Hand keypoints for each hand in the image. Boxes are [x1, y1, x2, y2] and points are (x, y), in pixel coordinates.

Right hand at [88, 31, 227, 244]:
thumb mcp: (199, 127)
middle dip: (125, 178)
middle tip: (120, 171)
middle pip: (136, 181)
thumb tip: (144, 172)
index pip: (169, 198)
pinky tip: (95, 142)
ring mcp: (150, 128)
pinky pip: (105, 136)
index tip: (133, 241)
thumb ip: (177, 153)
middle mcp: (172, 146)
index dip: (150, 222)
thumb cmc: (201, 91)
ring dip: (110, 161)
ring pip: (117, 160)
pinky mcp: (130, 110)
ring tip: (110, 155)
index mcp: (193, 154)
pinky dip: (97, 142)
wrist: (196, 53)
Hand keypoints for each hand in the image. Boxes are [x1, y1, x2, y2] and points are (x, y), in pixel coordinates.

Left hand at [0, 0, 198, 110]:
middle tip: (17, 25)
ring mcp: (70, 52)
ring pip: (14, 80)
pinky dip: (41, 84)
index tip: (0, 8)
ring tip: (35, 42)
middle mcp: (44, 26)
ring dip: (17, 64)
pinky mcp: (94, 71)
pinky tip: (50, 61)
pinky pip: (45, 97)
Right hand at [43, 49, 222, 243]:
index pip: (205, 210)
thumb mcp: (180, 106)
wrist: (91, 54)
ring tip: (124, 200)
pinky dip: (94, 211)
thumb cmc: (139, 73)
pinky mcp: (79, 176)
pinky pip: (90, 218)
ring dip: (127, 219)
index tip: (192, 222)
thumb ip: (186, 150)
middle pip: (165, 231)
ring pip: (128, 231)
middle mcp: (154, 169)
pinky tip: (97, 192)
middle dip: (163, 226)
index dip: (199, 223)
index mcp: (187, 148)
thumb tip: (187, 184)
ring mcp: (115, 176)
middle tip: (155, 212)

━━━━

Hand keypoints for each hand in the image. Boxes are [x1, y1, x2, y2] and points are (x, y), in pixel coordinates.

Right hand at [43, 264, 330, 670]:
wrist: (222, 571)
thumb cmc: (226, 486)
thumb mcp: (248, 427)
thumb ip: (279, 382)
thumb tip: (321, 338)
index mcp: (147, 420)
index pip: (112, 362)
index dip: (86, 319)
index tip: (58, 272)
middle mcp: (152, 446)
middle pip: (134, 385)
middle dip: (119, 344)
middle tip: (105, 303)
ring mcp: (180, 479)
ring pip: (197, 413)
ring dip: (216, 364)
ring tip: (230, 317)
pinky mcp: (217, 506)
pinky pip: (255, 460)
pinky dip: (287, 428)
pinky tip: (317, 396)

━━━━

Copy each line above containing the string "Right".

### [Answer section]
Right hand at [88, 31, 227, 244]:
Right hand at [43, 49, 222, 243]:
Right hand at [43, 264, 330, 670]:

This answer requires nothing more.